Figure 3.

siPOU5F1/synMYOD1 treatment induces efficient myogenic conversion of hPSCs. (a) Schematic of the myogenic differentiation protocol. hPSCs were transfected with siPOU5F1 together with synMYOD1 at the indicated time points. The mixture of siPOU5F1/synMYOD1 was transfected on day 0. synMYOD1 was transfected on days 1 and 2. The cells were cultured in αMEM + 5% KSR. (b) Morphological changes in the transfected cells. Scale bar, 50 μm. (c) Immunostaining analysis for MyHC in the hPSCs (SEES3 ESCs and 409B2 iPSCs) after the treatment with siControl/synMYOD1 or siPOU5F1/synMYOD1. Nuclei were stained with DAPI. The representative images are shown.

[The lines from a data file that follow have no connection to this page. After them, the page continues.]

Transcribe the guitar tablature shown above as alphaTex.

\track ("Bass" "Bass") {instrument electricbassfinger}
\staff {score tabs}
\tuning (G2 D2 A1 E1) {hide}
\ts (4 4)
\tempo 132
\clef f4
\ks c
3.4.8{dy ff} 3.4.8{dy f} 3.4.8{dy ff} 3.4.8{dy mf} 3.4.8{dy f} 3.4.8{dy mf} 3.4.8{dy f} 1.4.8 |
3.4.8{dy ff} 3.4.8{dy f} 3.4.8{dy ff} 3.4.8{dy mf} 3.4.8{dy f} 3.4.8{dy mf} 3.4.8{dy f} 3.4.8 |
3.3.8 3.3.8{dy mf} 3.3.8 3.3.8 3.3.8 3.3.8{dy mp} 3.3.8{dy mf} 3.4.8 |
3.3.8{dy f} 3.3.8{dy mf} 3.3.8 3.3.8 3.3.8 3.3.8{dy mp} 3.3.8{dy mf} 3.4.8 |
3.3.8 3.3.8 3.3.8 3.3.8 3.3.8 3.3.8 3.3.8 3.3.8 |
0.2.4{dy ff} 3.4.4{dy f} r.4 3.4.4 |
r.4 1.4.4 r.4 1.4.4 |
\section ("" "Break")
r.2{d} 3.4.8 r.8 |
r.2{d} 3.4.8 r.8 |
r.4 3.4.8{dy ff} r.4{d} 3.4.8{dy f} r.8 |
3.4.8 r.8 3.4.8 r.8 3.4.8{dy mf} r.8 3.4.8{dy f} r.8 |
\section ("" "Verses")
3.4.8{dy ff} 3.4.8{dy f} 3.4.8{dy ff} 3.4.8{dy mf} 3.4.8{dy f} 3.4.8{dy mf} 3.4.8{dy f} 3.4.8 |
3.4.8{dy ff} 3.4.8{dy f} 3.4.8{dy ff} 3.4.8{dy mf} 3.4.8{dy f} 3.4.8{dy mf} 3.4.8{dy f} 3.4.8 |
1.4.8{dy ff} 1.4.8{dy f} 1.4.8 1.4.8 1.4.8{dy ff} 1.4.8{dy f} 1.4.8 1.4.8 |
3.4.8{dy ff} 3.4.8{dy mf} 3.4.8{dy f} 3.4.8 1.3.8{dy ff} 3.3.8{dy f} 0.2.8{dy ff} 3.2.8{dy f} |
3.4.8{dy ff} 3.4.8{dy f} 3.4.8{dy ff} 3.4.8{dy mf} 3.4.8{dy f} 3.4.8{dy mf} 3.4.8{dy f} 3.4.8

The average percentages of MyHC-stained cells are obtained from three independent biological replicates. Scale bar: 200 μm. (d) Immunostaining analysis for MyHC in the hPSCs (H9 ESCs, 201B7 iPSCs, and TkDA3-4 iPSCs) after treatment with siControl/synMYOD1 or siPOU5F1/synMYOD1. Nuclei were stained with DAPI. The representative images are shown. The average percentages of MyHC-stained cells are obtained from three independent biological replicates. Scale bar: 200 μm. (e) Immunostaining analysis for MYOG, MEF2C, SIX1, MYH3, MYH8, titin (TTN), troponin T (TNN2), actinin alpha 2 (ACTN2), and desmin (DES) in the siPOU5F1/synMYOD1-treated cells. Scale bar: 50 μm. (f) Higher magnification of ACTN2 staining. Scale bar: 20 μm. (g) 409B2-iPSCs expressing Emerald GFP were differentiated into myogenic cells and co-cultured with mouse C2C12 myotubes, nuclei of which were labeled with red fluorescence. Next day after co-culturing, cell fusions were detected. Scale bar: 50 μm.